Why most AI agents fail in production

#ai #agents #productivity #automation

Most AI agents work in demos. They break in production.

MIT's 2025 State of AI in Business report (Fortune summary) found that 95 percent of enterprise AI pilots show no measurable business return. The same study found something more telling. Pilots built by buying tools from a vendor succeed about 67 percent of the time. Pilots built internally succeed at about a third of that rate, roughly one in five.

That gap matches what we see every week. A team builds something that works on a sample of five cases. The first week of real volume, it falls apart.

The failures are not random. After watching this happen across recruiting, healthcare back-office, legal review, financial reconciliation, supply chain, and more, two patterns explain almost all of them.

Reliability and governance

Most prototypes are built to demo. Demos ask one question. Can the agent finish the task once?

Production asks different questions. Can it finish the task one thousand times in a row, on slightly different inputs, while no one is watching? When something goes wrong, can someone reconstruct what the agent saw, decided, and did? Can a human approve consequential steps before they happen, not after? When the auditor asks what we ran last quarter, is there a paper trail?

Most prototypes do not answer any of these. They were not built to.

AI agents make non-deterministic decisions. Without a step-by-step audit log, you cannot debug a bad run. Without explicit approval gates on actions that cannot be undone, the first time the agent runs against real data is the first time anyone notices the difference between reading a file and wiring money. Without access controls, secrets management, and retention policies, you do not meet the bar that any real enterprise asks for.

When something has to give, reliability has to win. No one consciously chooses fast and broken. But every prototype has implicit speed defaults. Short timeouts. No retries. No verification step. Those defaults survive into production unless someone redesigns them. A run that takes thirty seconds and is right is always worth more than a run that takes five seconds and is wrong ten percent of the time.

The teams that succeed treat reliability and governance as the architecture, not as features they bolt on at the end. They are not building "an agent". They are building a small operations system that happens to use a model. The model is the easy part.

Standard, not bespoke

It has never been easier to ship a prototype. A founder, an analyst, a recruiter, anyone can vibe code a workflow with Claude or ChatGPT in a weekend. That is a real productivity win at the prototype stage.

The moment that workflow is supposed to be how the company does something, the bespoke version becomes the problem.

Five people on a team need to do the same thing. They each end up with a slightly different flow. One person's version skips a step. Another adds an unauthorized vendor. A third silently uses an old API. They all work in isolation. None of them is the process.

There is no single source of truth. The flow lives in someone's chat history, or a doc, or a script in a Github gist. When the manager asks how we do something, there are five answers, each one slightly out of date.

When the upstream API or the policy changes, the change has to be made in five places. Usually it gets made in two and the rest drift. A month later, half the team is operating on the old version and no one knows.

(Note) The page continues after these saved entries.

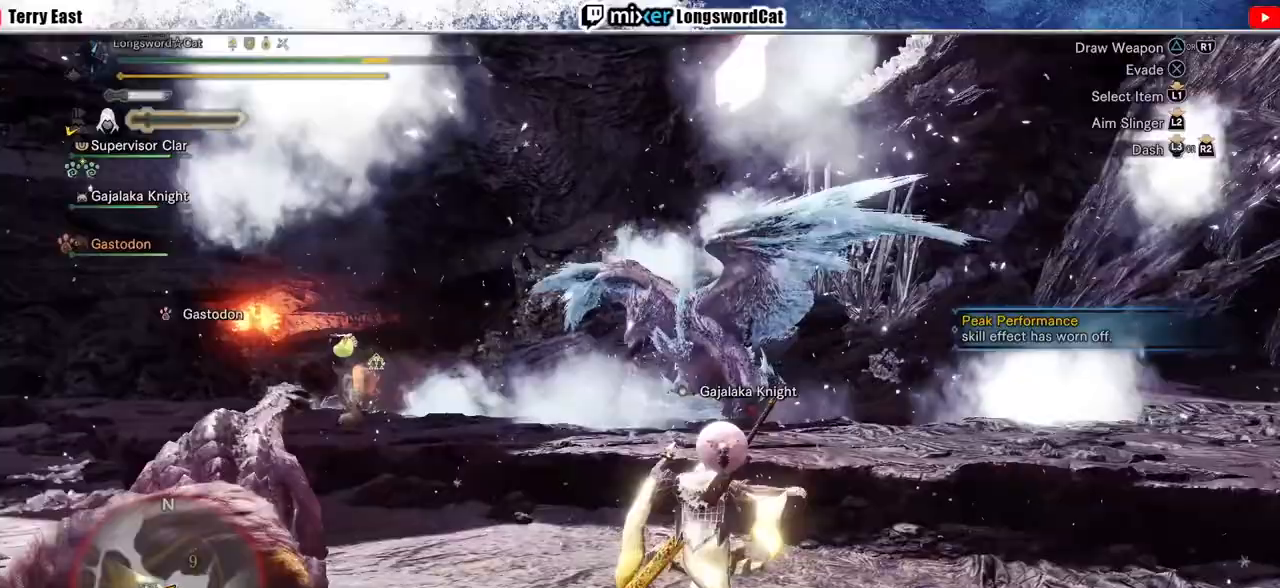
Gameplay with a controller (PlayStation layout); each line is a JSON object with the inputs held at the frame after it. "events" lists button and stick changes between this image and that frame as [ms after this image, input, new state], when the widget could be followed in between.
{"buttons": ["R2"], "left_stick": "center", "right_stick": "center", "events": [[467, "left_stick", "center"]]}
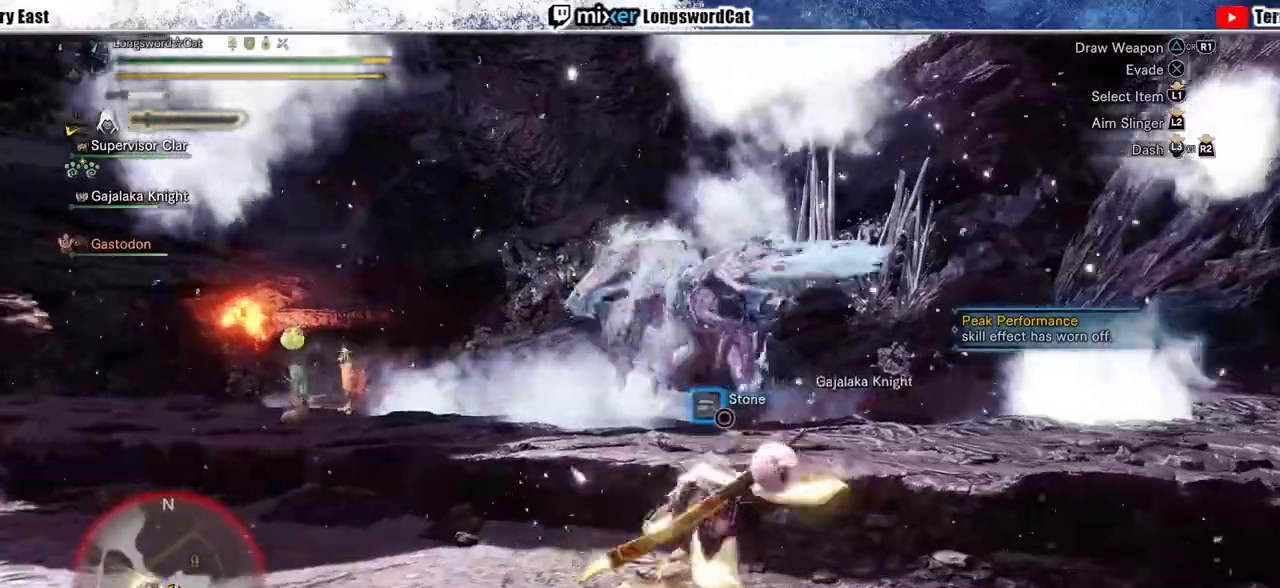
{"buttons": ["R2"], "left_stick": "center", "right_stick": "center", "events": [[67, "CIRCLE", "down"], [133, "CIRCLE", "up"], [200, "CIRCLE", "down"], [300, "CIRCLE", "up"], [400, "CIRCLE", "down"], [467, "CIRCLE", "up"]]}
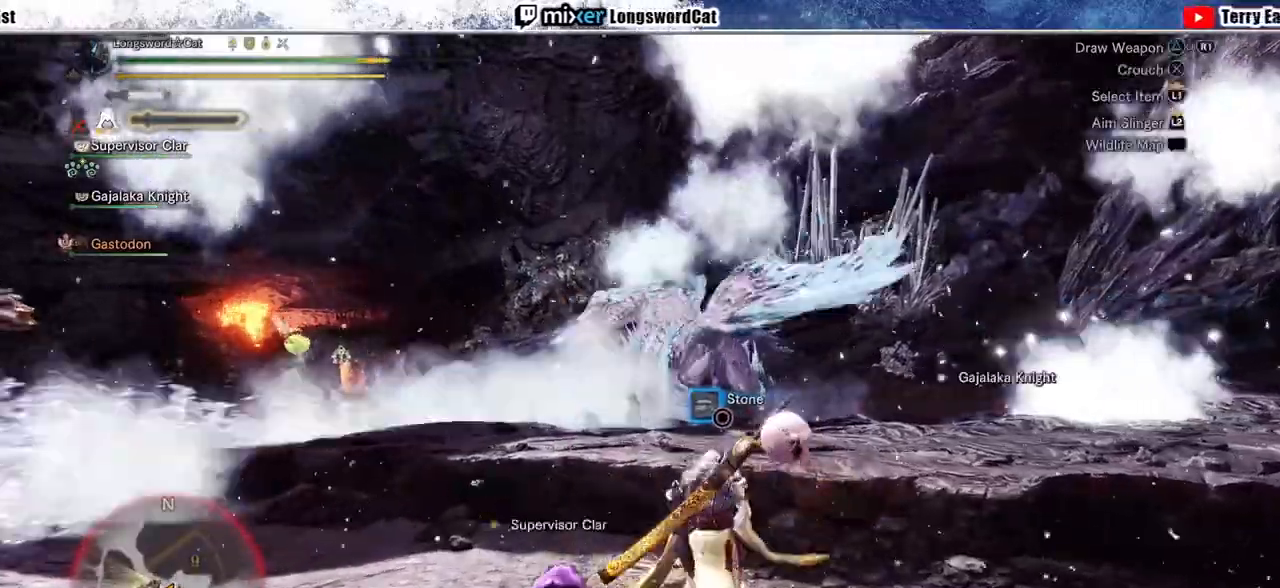
{"buttons": ["R2"], "left_stick": "right", "right_stick": "center", "events": [[33, "CIRCLE", "down"], [33, "left_stick", "right"], [133, "CIRCLE", "up"], [233, "CIRCLE", "down"], [300, "CIRCLE", "up"], [367, "CIRCLE", "down"], [500, "CIRCLE", "up"]]}
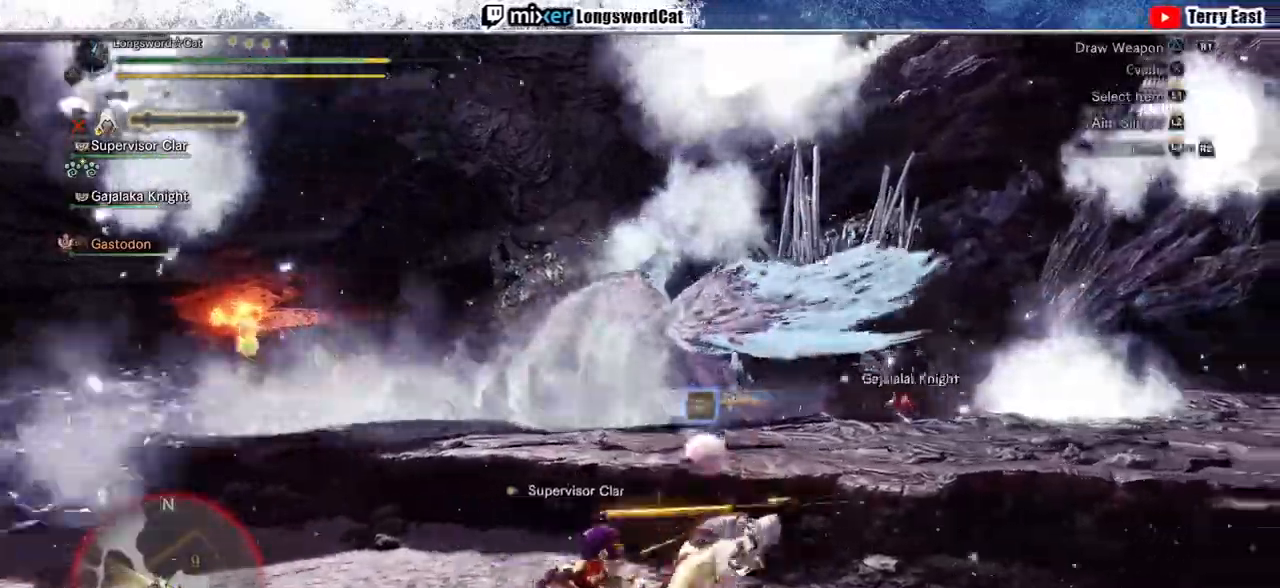
{"buttons": ["R2"], "left_stick": "right", "right_stick": "center", "events": []}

You cannot deploy one hundred slightly different copies of a workflow and call that production. Production means one canonical version. Versioned, shared, observable, updated in one place. Vibe coded flows in one hundred chat sessions are the opposite of that.

What to do about it

Treat reliability as a v1 requirement, not a v2 cleanup. Ship audit logs from day one. Build the approval gate before you build the action. Define guardrails for destructive operations before the agent has the credentials to execute them. The cost of doing this up front is hours. The cost of retrofitting after a bad run is months and trust.

Pick speed or reliability for the right work, but pick consciously. Some workflows benefit from a fast best effort agent. Most enterprise workflows do not. If the work touches financial data, customer records, or anything a regulator cares about, default to reliability and accept the latency cost.

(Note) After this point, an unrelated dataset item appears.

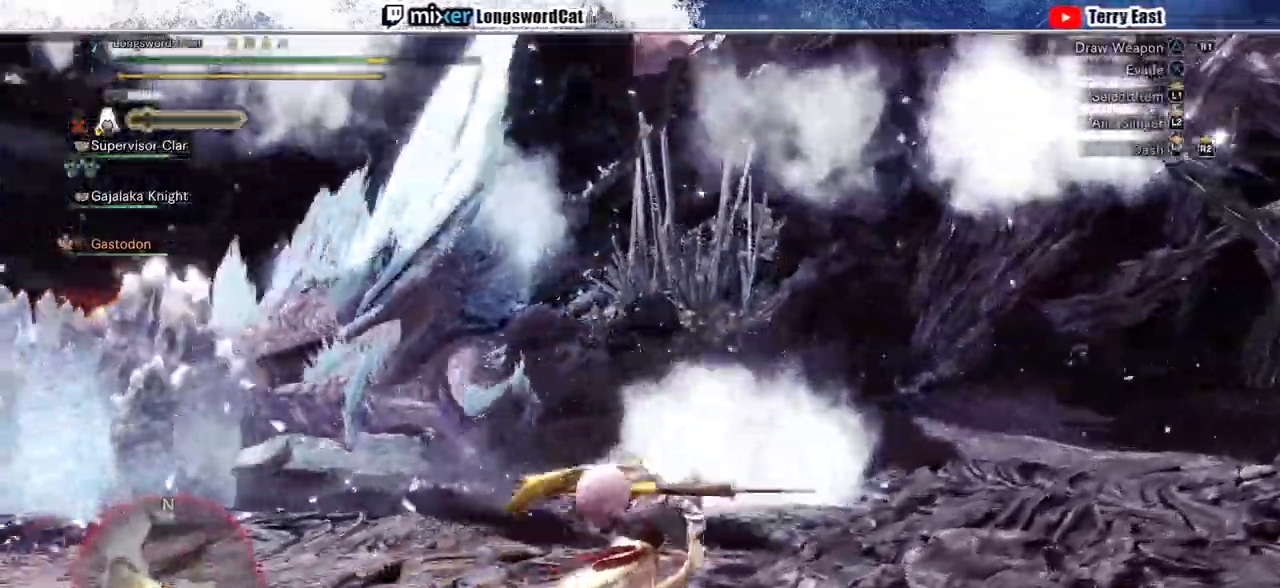
{"buttons": ["R2"], "left_stick": "up", "right_stick": "center", "events": [[100, "right_stick", "center"]]}
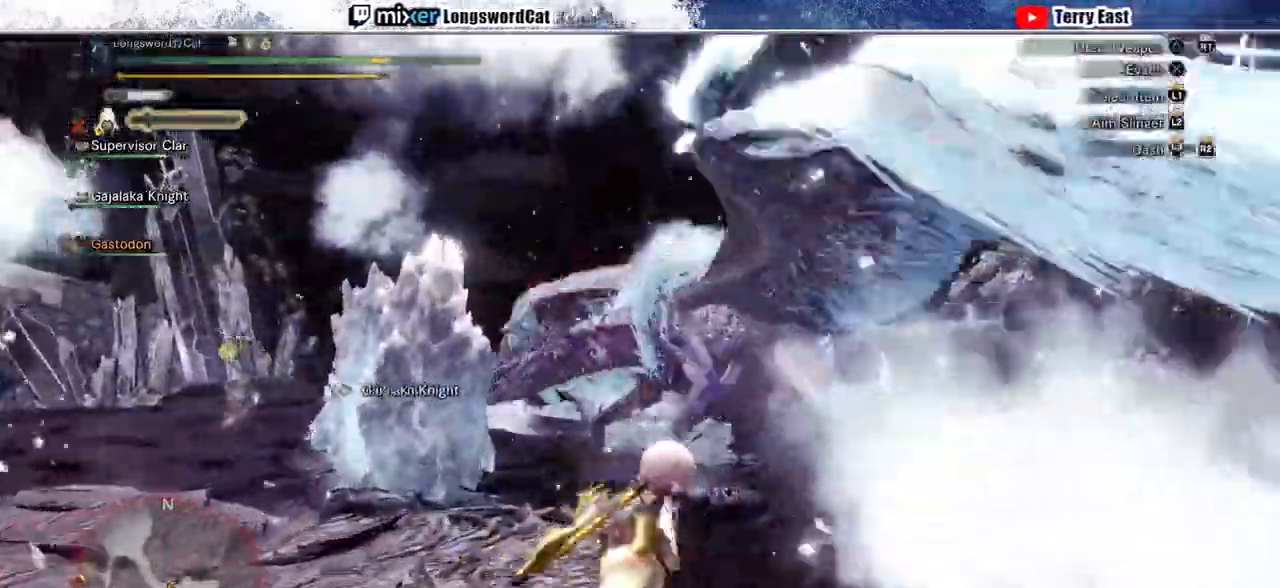
{"buttons": ["R2"], "left_stick": "up", "right_stick": "center", "events": []}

Centralize the workflow definition. Treat each automation like code. One canonical version, in a system everyone can see, with version history. Vibe coding is great for prototyping the first version. It is a disaster as the operating version. The transition from one to the other is the work.

Make governance someone's job, not no one's. One person owns access controls, audit, and exception handling for the agents you deploy. This is unglamorous and necessary.

Be honest about the production bar. "It worked in the demo" is a fact about the demo, not about the agent. Run the work on real volume, with real data, watch what happens to the failure modes, and fix them. That phase often takes longer than building the agent in the first place. That is normal.

What this really means

The bottleneck is not the model. The current models are more than capable. The bottleneck is the audit trail, the guardrails, the source of truth, the governance, the operational discipline.

That is good news. It means it is all addressable. The teams investing in those layers compound much further than the teams chasing the next benchmark.

If you are building an AI workflow that runs unattended on real work, take reliability seriously before you take speed seriously. Standardize the process before you scale it.

The teams that do are the ones we see succeed.